The Baz Bus is a bus where you can hop on and off and is mostly used by backpackers travelling on a budget. They are dropped off at hostels. There are three routes two of which are routes between Durban and Pretoria via Johannesburg: one via the Drakensberg (Drakens Mountains) and one via Swaziland. In particular, if you are coming from Swaziland simply to fly out from Johannesburg, then taking the Baz Bus to one of the hostels near to the airport is the most convenient way - the fare is similar to taking a minibus from Manzini to the centre of Johannesburg then a taxi back out to near the airport.

Top

edit

Getting Around

Street Scene

Street Scene

© soupatrvlr

Johannesburg was a city built for the car and so public transport is in the development process. The Gautrain (a speed train not part of the metro system) is a good, clean and safe way to jump fast between the airport, Malboro, Midrand, Rosebank, Pretoria and Centurion. There are buses and minicabs on the streets, but there tends to be no designated stops, so buses may be flagged down on main roads such as Oxford street and Jan Smuts. They can be unsafe, but larger double decker metro bus are easy to use all along Oxford, starting in Gandhi Square, going through Killarney, Rosebank, Illovo, Sandton, Rivonia and Sunninghill (bus no. 5C and 5D). Generally, it is a bad idea to make use of minibus taxis unless accompanied by locals. The other bus alternatives, are orange putco buses, coming more regularly than the metro buses and its slightly more expensive. Lastly there are the Gautrain feeder buses connected to the Gautrain, these have quite extensive routes from each station - these can be found easily on the gautrain website or mobi site. The problem is that buses are quite problematic on weekends and public holidays, Gautrain buses do not run, Metro buses have two route runs, and putco buses are at a complete halt. This is when the train would be a good alternative, or rent a car.

Renting a car will give you the best flexibility and opportunity to tour the city, however driving is fast paced, but by no means difficult as long as you stay alert. Heavy traffic into Sandton in the morning (06:30 to 09:00) from all directions leading towards Sandton and in the afternoon all routes leading out of Sandton (15:30 to 18:30) in all directions could delay your journey by up to 2 hours, so plan accordingly.

**PROVIDED INFORMATION:**
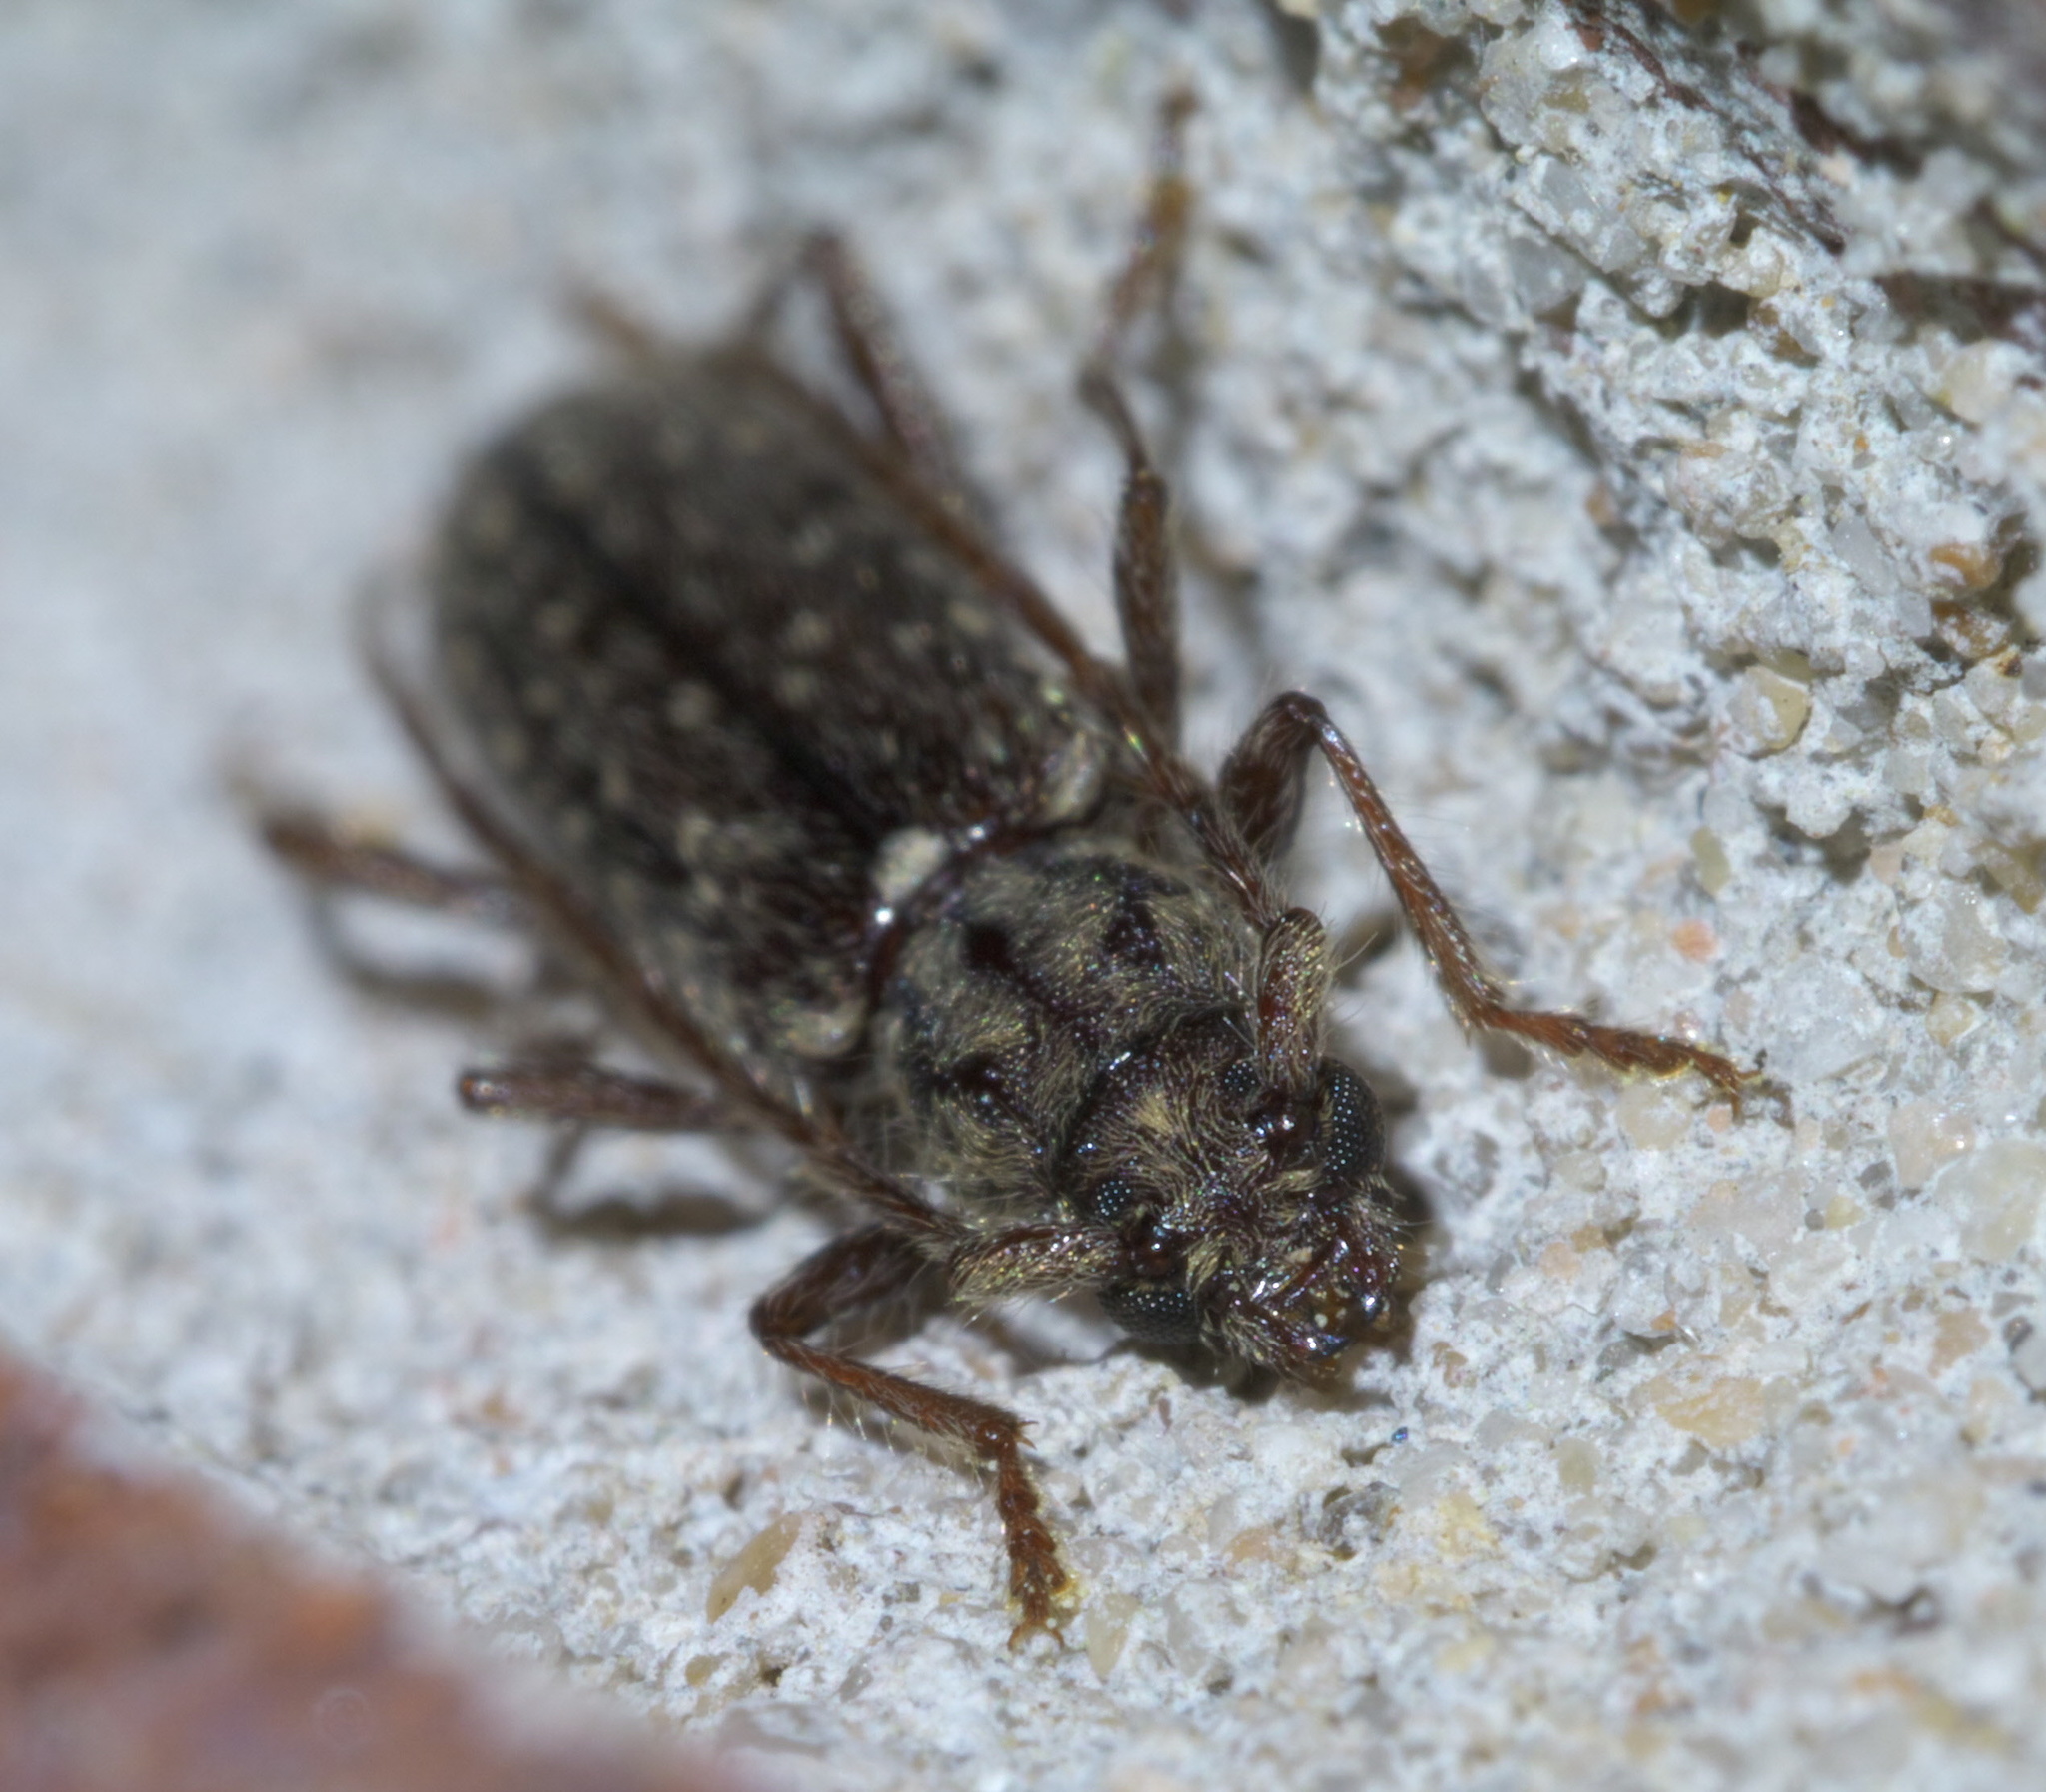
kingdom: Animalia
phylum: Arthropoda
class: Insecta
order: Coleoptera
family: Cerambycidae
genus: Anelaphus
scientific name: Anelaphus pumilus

---

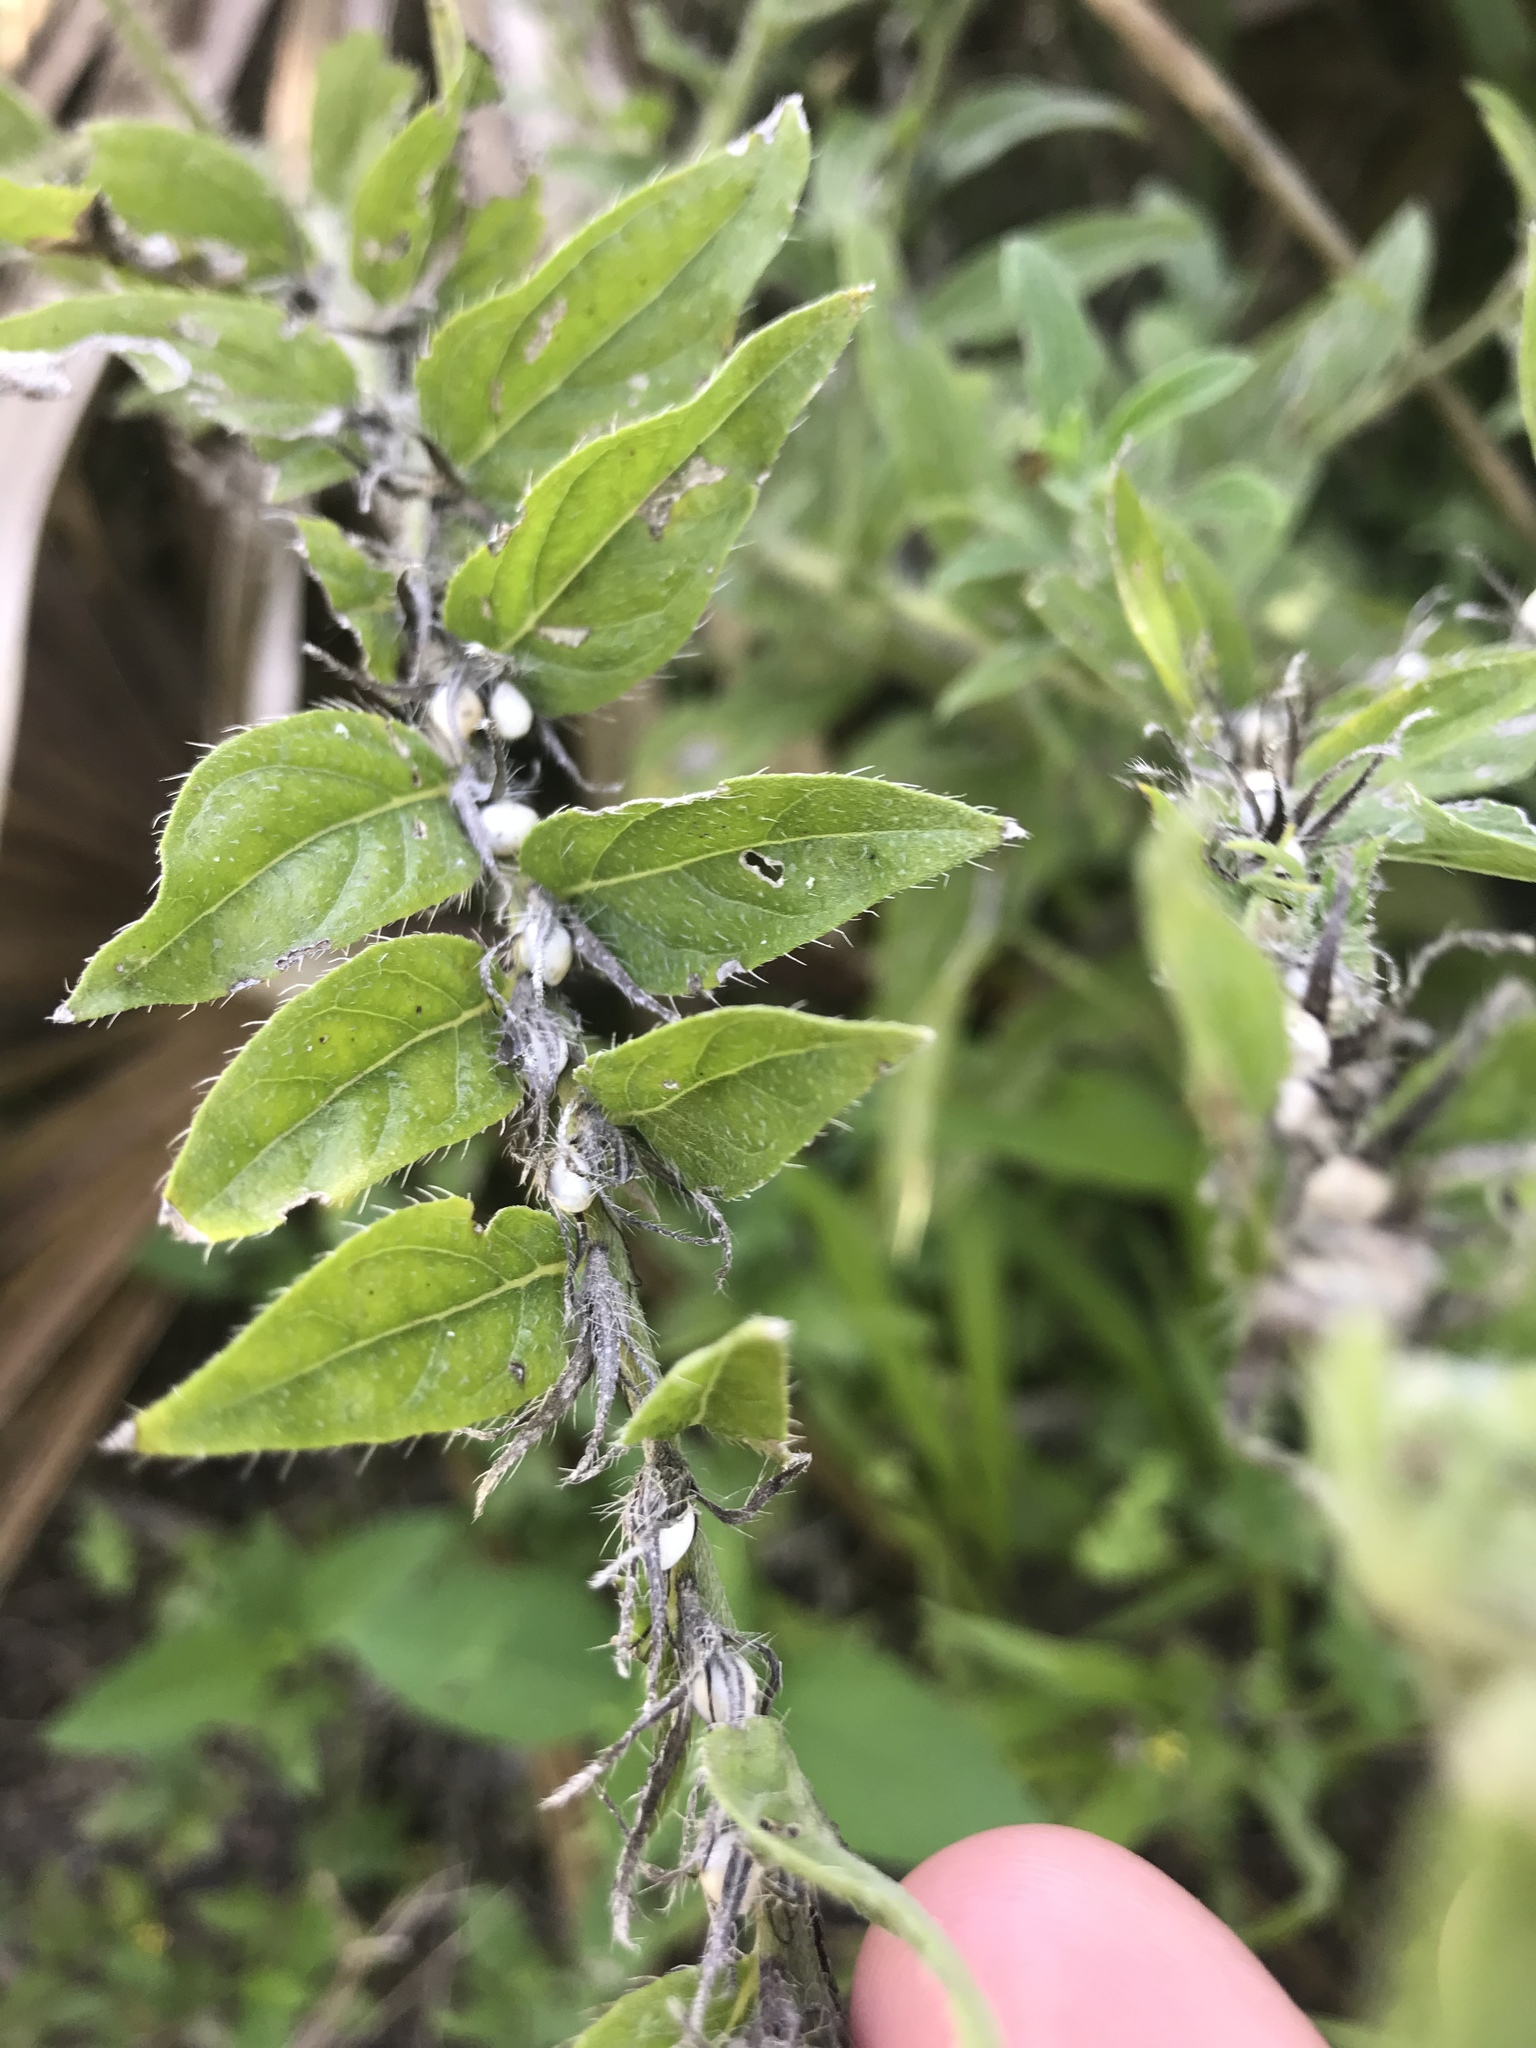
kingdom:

**REQUIRED WORK:**
• 1. Write out the part of the Johannesburg travel text that begins at the words "The Baz Bus is" and ends after "near the airport.".
• 2. In the Johannesburg travel text, what are the numbers of the double decker metro buses that run along Oxford?
The rows aren't needed for anything here.

**SOLUTIONS BY TASK:**
• 1.
The Baz Bus is a bus where you can hop on and off and is mostly used by backpackers travelling on a budget. They are dropped off at hostels. There are three routes two of which are routes between Durban and Pretoria via Johannesburg: one via the Drakensberg (Drakens Mountains) and one via Swaziland. In particular, if you are coming from Swaziland simply to fly out from Johannesburg, then taking the Baz Bus to one of the hostels near to the airport is the most convenient way - the fare is similar to taking a minibus from Manzini to the centre of Johannesburg then a taxi back out to near the airport.

• 2. 5C and 5D.